Given the potential number of patients affected there is a pressi

Given the potential number of patients affected there is a pressing need for effective, accessible, and affordable treatments. Whole body exercise is generally recommended as a key component in the management of hypertension. While cycling, jogging, aerobic exercise,

and dance may be acceptable to younger urban patients, these may not be so suitable for older, poorer, and rural patients for a variety of practical and cultural reasons. There are, however, some other promising non-pharmacological possibilities, including breathing training. Improvements in blood pressure have been seen with yoga training that emphasises slow and regular breathing (Patel and North 1975) and several studies have shown that patients who train with slow and regular breathing over a period of about eight weeks benefit from a reduction of blood pressure (Schein et al 2001, Grossman et al 2001, Rosenthal et al 2001, Elliot et al 2002, Viskoper et al 2003, Meles et al 2004).

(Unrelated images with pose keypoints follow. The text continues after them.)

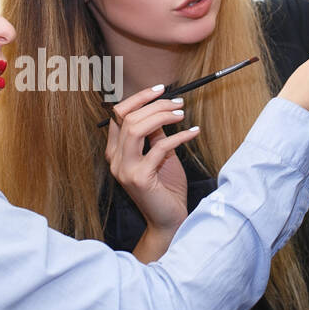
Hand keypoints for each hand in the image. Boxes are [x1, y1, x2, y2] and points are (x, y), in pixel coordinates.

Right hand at [104, 85, 201, 236]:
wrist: (169, 219)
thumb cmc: (166, 188)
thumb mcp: (160, 155)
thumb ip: (156, 134)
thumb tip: (162, 108)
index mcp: (116, 151)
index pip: (118, 114)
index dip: (138, 98)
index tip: (160, 90)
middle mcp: (115, 159)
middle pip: (128, 118)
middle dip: (155, 105)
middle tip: (178, 103)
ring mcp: (124, 169)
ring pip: (136, 128)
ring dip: (162, 116)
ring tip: (181, 114)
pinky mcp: (139, 178)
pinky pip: (159, 148)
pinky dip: (179, 136)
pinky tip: (193, 132)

In these studies the pattern of breathing was guided by music, a metronome, or similar feedback devices, some of which are now available commercially. There

is, however, some controversy in this area, since no improvements in blood pressure were seen in a recent study with a device that uses a tone to control the rate of breathing (Altena et al 2009). We have recently developed a simple device to train the inspiratory muscles (Jones et al 2004) which was designed to be affordable and acceptable to a wide range of patients. The device may be used to regulate selleckchem the pattern and depth of breathing but can also provide a load for the respiratory muscles to work against. Evidence is accumulating that resistance training, at least with moderate loads, has no adverse effects and may well result in modest reductions in blood pressure for moderately hypertensive individuals (Kelley and Kelley, 2000, Cornelissen and Fagard, 2005). It is possible, therefore, that a combination of deep, slow breathing and an inspiratory load may be

more effective in reducing blood pressure than just regulating the pattern of breathing. Thymidine kinase Therefore the specific research questions for this study were: 1. Does unloaded deep and slow breathing training reduce both systolic and diastolic blood pressure for people with mild to moderate essential hypertension? The study was a randomised trial with concealed allocation and partial blinding. Patients with essential hypertension Stage I or II were recruited from the Outpatients Department, Srinagarind Hospital, Khon Kaen, Thailand. Following an initial assessment the patients were assigned to one of three intervention groups by block randomised, concealed allocation: a control group, those training with unloaded breathing, and those training with loaded breathing (see Figure 1).